When Cathy Harrison of Vallecito, California, makes this soup, she often prepares her own flavored low-fat tortilla "chips" to use instead of soft tortilla strips in the soup and as garnish. She simply sprays corn tortillas with water, sprinkles them with chili powder, salt, and pepper, cuts them into 1/4-inch-wide strips (you can also create other shapes), and bakes them in a 350° oven until crisp, about 14 minutes.
1 1/2 cups sliced red onions
1 clove garlic, minced
1 teaspoon olive oil
1/4 cup ground California or New Mexico chilies
1 teaspoon ground cumin
6 cups chicken or vegetable broth
1 1/2 cups frozen corn kernels
1 can (14 1/2 oz.) sliced regular or Mexican-style stewed tomatoes
5 corn tortillas (6 1/2 in.)
1/2 cup shredded jack cheese
Fresh cilantro sprigs
How to Make It
In a 4- to 5-quart pan over medium-high heat, frequently stir onions, garlic, and oil until onions are limp, about 6 minutes; if necessary to prevent sticking, add 1 to 2 tablespoons water.

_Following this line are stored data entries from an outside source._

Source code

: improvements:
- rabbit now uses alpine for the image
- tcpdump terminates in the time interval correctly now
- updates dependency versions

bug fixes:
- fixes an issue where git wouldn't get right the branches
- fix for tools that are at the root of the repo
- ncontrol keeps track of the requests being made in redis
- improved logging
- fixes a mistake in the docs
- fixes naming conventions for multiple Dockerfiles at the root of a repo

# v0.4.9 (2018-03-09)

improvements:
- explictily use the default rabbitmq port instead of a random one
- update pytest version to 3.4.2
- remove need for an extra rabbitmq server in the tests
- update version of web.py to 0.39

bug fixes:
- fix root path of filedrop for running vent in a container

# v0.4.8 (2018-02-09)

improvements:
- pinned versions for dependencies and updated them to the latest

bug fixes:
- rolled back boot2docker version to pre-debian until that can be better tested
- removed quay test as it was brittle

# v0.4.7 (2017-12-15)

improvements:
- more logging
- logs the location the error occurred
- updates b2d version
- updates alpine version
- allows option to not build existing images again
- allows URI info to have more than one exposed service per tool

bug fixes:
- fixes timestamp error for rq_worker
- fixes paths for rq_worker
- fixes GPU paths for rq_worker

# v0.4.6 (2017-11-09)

Add chilies and cumin; stir 30 seconds, then mix in broth, corn, and tomatoes. Cover and bring to a boil over high heat; reduce heat and simmer 5 to 10 minutes to blend flavors.
Stack tortillas, cut in half, stack again, and slice crosswise into 1/4-inch-wide strips. Place strips in soup bowls. Ladle soup on top, sprinkle with cheese, and garnish with cilantro.